It’s hard for me to make a playground to reproduce the issue since it actually works correctly in the sandbox. But for some reason the rendering order is off. Even disabling depth in the engine options makes no difference. I’m using the DefaultRenderingPipeline in BabylonJS 5.6. Could anyone point me in the right direction for how to debug this?
This would be extremely hard without a repro unfortunately could you try to make the most minimalistic experience possible in the playground so that I can have a look ?
Hi @sebavan makes complete sense.
Even though it worked in the sandbox out of the box, I’m able to reproduce it in the playground (thank god).
If you can, please take a look:
Not really sure if its a bug or just not the right settings for the filter?
I think the problem is the fStop and distance.
Here is an example with tweaked values.
That’s making the one in the back blurry, I’m hoping to blur the one in the front what seems to happen when I do that is that the blur of the front sphere is cut off where the second one starts.
hmm yeah I see what you are saying, no matter what the settings are the shading line between them is very sharp when trying to just blur the front sphere.
This is unfortunately an artifact from the technique we use I will see if there is anything we can improve without an extreme added cost.
But basically at the moment we use the depth where we figure we are on a target so no blur to use :-*( and I am not sure how we could know the other sphere blur should be on top without lots of texture samples around.

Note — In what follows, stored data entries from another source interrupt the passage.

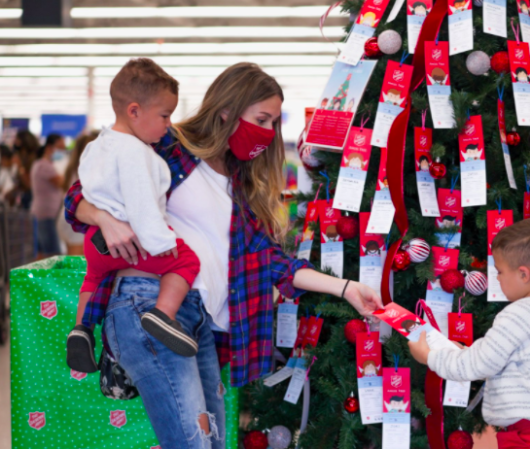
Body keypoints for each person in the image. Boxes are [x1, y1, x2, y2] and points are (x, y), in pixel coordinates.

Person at [64, 62, 383, 448]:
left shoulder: (241, 187)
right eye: (261, 119)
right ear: (227, 110)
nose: (267, 132)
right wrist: (103, 218)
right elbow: (83, 191)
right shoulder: (169, 146)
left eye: (273, 123)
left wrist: (346, 287)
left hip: (199, 324)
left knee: (212, 442)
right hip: (147, 300)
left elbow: (275, 263)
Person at [67, 59, 204, 375]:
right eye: (164, 116)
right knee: (186, 261)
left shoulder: (97, 146)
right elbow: (142, 204)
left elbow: (83, 189)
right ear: (134, 111)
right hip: (132, 239)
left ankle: (81, 329)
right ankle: (163, 315)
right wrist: (162, 241)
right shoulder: (136, 152)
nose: (168, 124)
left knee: (93, 277)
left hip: (96, 240)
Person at [408, 217, 530, 448]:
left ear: (524, 274)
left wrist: (429, 356)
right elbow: (512, 363)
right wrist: (467, 352)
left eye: (499, 271)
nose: (496, 278)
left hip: (529, 436)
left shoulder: (518, 314)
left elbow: (479, 364)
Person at [57, 133, 97, 255]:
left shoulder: (72, 169)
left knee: (73, 258)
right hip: (78, 219)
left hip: (67, 216)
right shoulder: (88, 170)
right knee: (78, 261)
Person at [31, 133, 66, 259]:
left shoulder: (41, 164)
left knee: (42, 253)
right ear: (49, 148)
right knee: (53, 254)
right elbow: (63, 183)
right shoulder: (44, 166)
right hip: (46, 215)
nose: (63, 151)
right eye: (60, 147)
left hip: (43, 214)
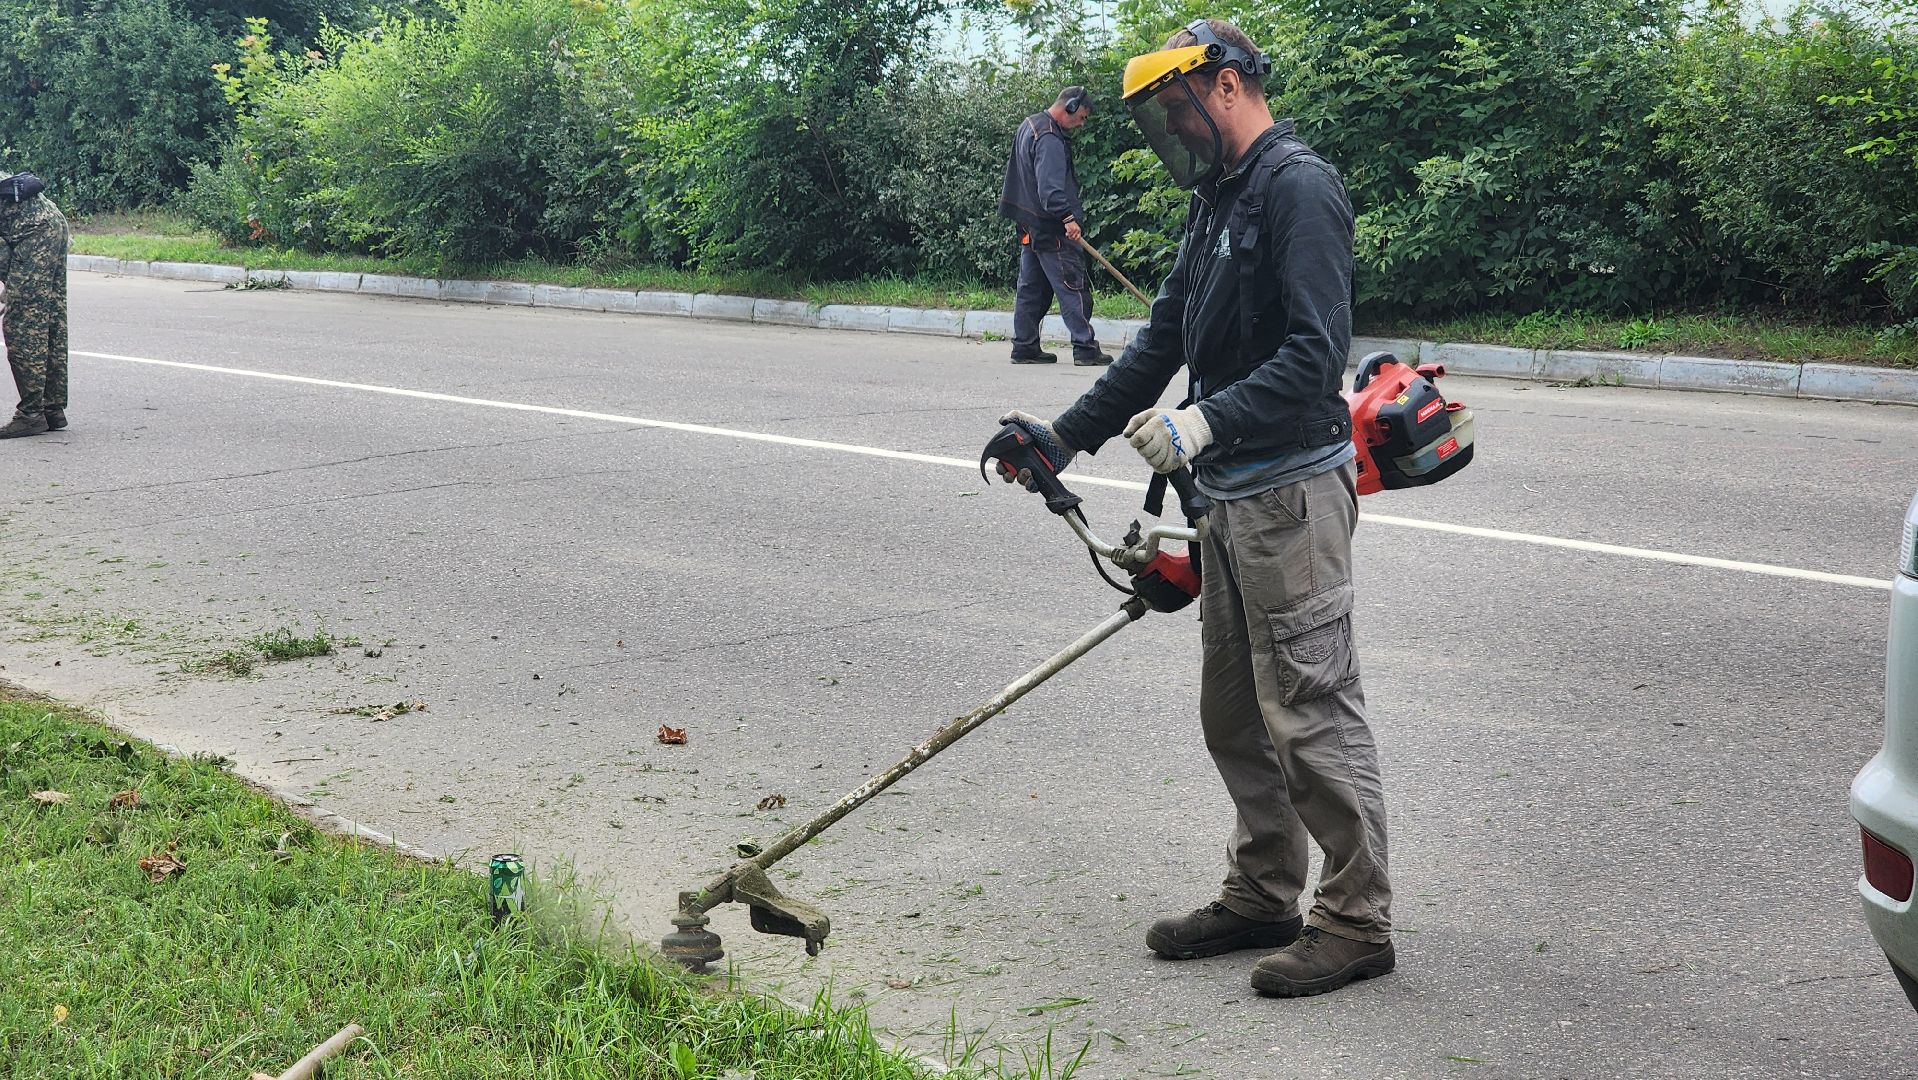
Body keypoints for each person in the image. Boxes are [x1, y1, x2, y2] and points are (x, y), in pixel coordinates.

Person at [999, 19, 1393, 997]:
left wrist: (1203, 424)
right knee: (1234, 713)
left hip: (1291, 494)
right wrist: (1064, 435)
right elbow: (1162, 336)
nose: (1169, 131)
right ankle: (1263, 893)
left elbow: (1315, 356)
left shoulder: (1298, 187)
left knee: (1311, 713)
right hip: (1228, 501)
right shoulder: (1217, 198)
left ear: (1224, 87)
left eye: (1176, 110)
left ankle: (1356, 921)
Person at [997, 86, 1113, 367]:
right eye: (1081, 117)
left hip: (1030, 225)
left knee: (1031, 288)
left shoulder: (1030, 125)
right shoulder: (1049, 137)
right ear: (1070, 107)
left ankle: (1024, 346)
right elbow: (1050, 189)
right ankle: (1085, 348)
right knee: (1072, 285)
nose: (1081, 124)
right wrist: (1068, 219)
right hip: (1052, 227)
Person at [0, 171, 70, 439]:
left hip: (34, 231)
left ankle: (31, 414)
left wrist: (13, 290)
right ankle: (51, 408)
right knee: (50, 319)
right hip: (51, 222)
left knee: (23, 324)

@sebavan Ah that’s a bummer, I do think I have something working when looking at this example: https://www.babylonjs-playground.com/#THBCNW#11
Would you know what the difference is between the two?
It might be more visible with a smaller focal length I guess.
Will you always know which object you are trying to focus on? @Sem
If so you could do two passes, one for the blurred stuff and then one for focused thing and then combine them.
nope as it is distance based
I’m talking specifically in this person’s setup. If they have a certain setup and it’s not needing to be dynamic I’m pretty sure you could do this.
What about checking on the camera distance to target to object to adjust fStop?
Something like this (sry for the dirty PG, it’s just ment for design thinking)
Edit: Worked it just a little realizing you want the targeted sphere blured and objects in the back not blured. I guess it can be worked with adjusting lensSize and Distance based on camera from target.